Polyhymno leucocras

Scientific classification
- Domain: Eukaryota
- Kingdom: Animalia
- Phylum: Arthropoda
- Class: Insecta
- Order: Lepidoptera
- Family: Gelechiidae
- Genus: Polyhymno
- Species: P. leucocras
- Binomial name: Polyhymno leucocras Walsingham 1911

= Polyhymno leucocras =

- Authority: Walsingham 1911

Species of moth

Polyhymno leucocras is a moth of the family Gelechiidae. It was described by Thomas de Grey, 6th Baron Walsingham, in 1911. It is found in Mexico (Sonora).

The wingspan is 9–10 mm. The forewings are snow-white, with a rather broad brown costal band, the dorsal space beneath the fold being also completely filled with brown, from which a brown streak is ejected outward in the direction of the apex.
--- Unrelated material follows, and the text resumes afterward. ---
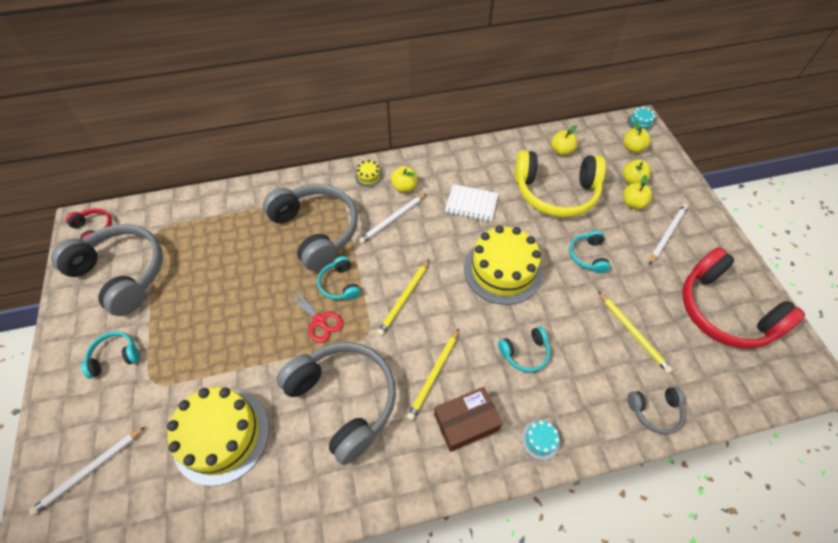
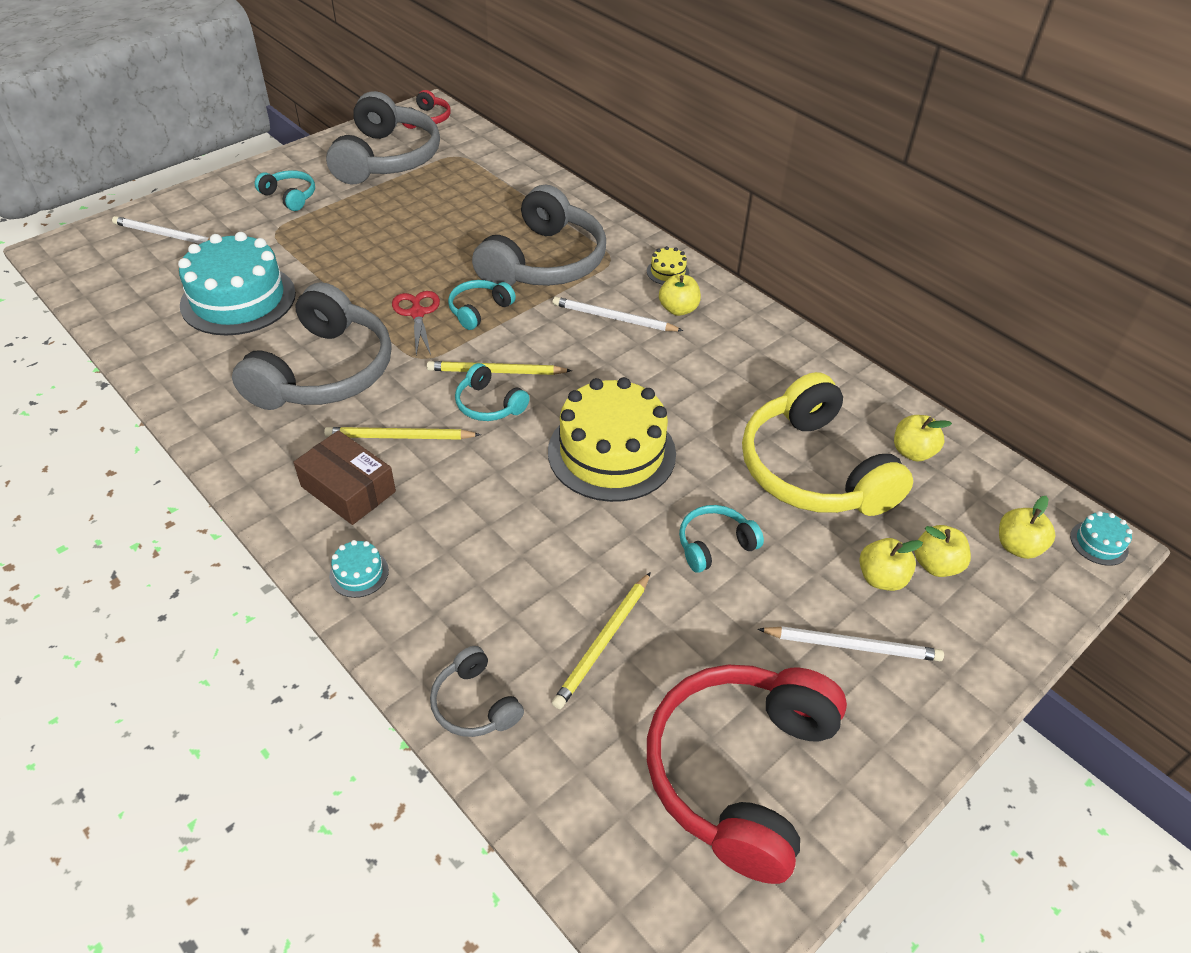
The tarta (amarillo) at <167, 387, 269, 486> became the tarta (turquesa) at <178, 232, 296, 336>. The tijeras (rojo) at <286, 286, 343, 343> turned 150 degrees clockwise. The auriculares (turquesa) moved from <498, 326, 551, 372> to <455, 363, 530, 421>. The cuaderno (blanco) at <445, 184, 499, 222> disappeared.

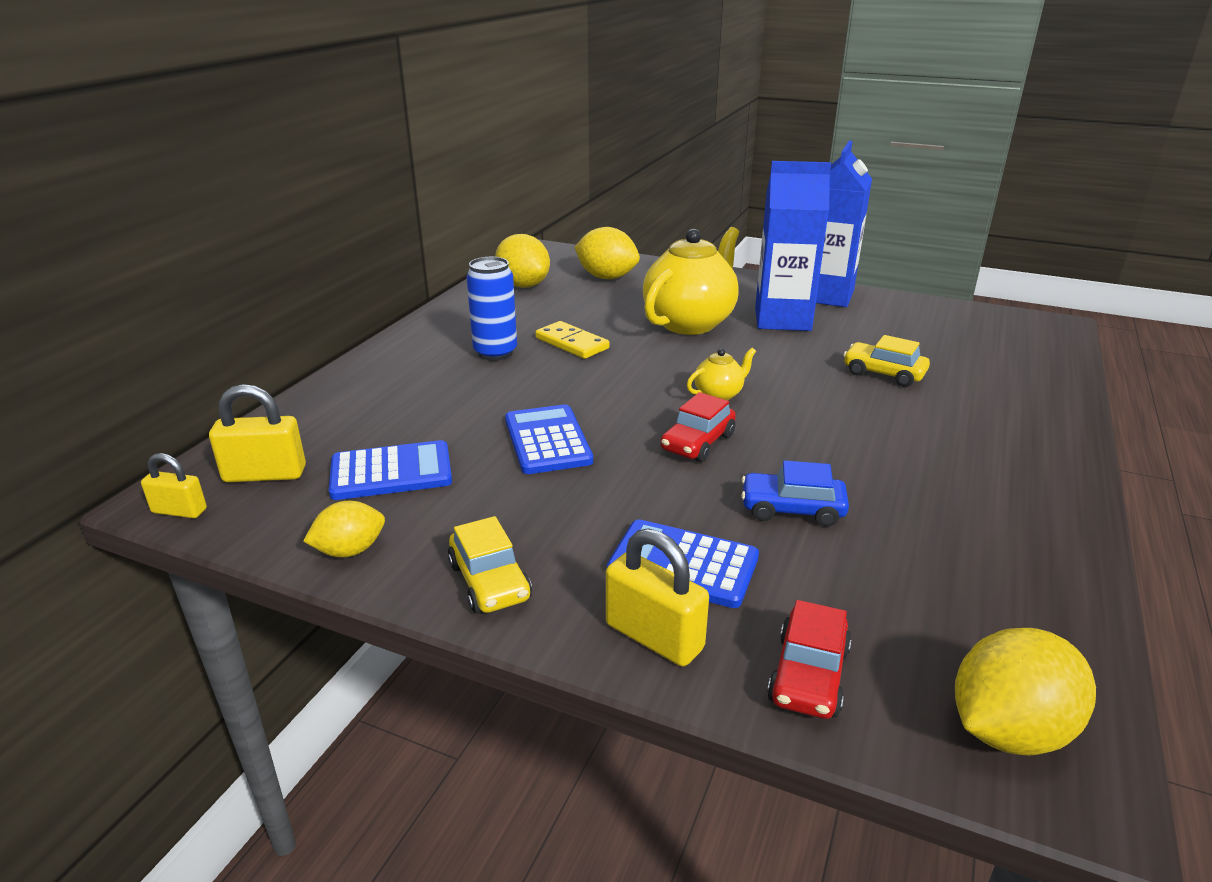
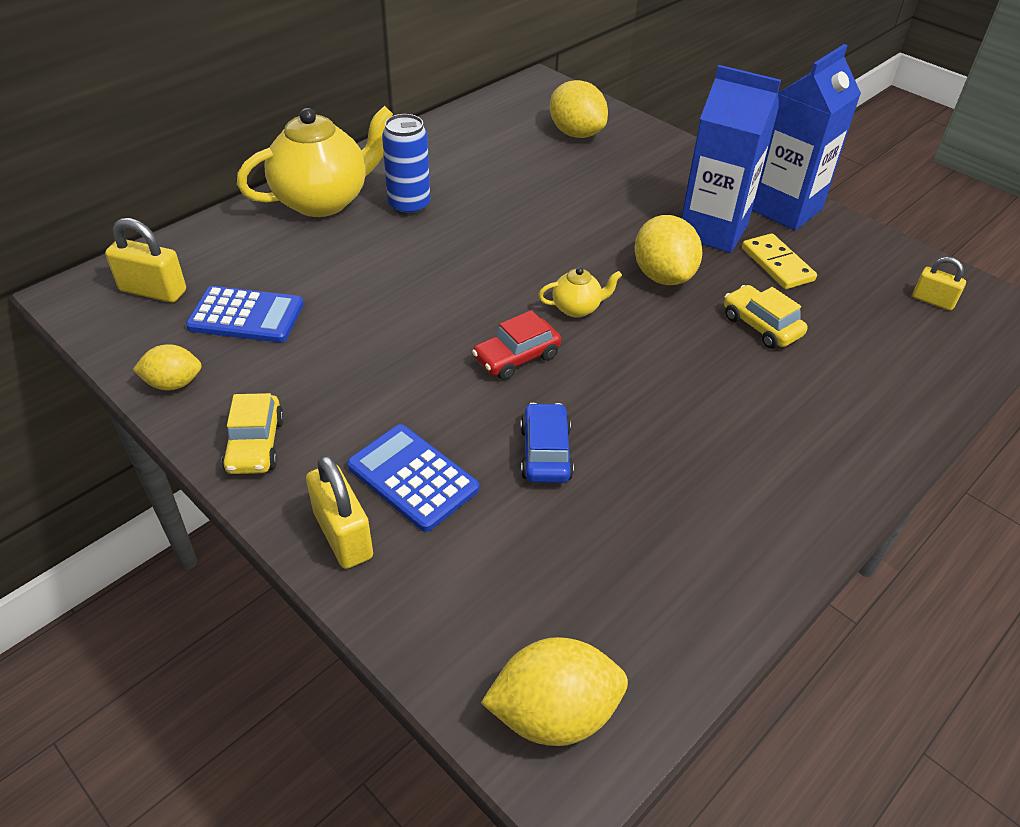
The tetera (amarillo) moved from <643, 227, 739, 335> to <237, 106, 393, 217>. The coche (azul) at <741, 460, 849, 527> turned 60 degrees clockwise. The limón (amarillo) moved from <495, 234, 550, 288> to <635, 215, 702, 285>. The ficha de dominó (amarillo) moved from <535, 321, 609, 359> to <742, 233, 817, 289>. The candado (amarillo) moved from <141, 453, 207, 518> to <912, 257, 966, 311>. The calculadora (azul) at <505, 404, 593, 474> disappeared. The coche (rojo) at <767, 600, 852, 719> disappeared.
The white costal streaks are in the same positions as in Polyhymno colleta, consisting of one long slender very oblique line commencing before the middle, followed by a shorter, less oblique line nearly meeting its apex, and two pairs of geminated white streaks in the costal and apical cilia. There is also a similar white patch in the terminal cilia, but instead of two black spots this contains a black streak with two black dots below it. A reduplicated brown line runs along the termen at the base of the cilia. The hindwings are a very pale grey.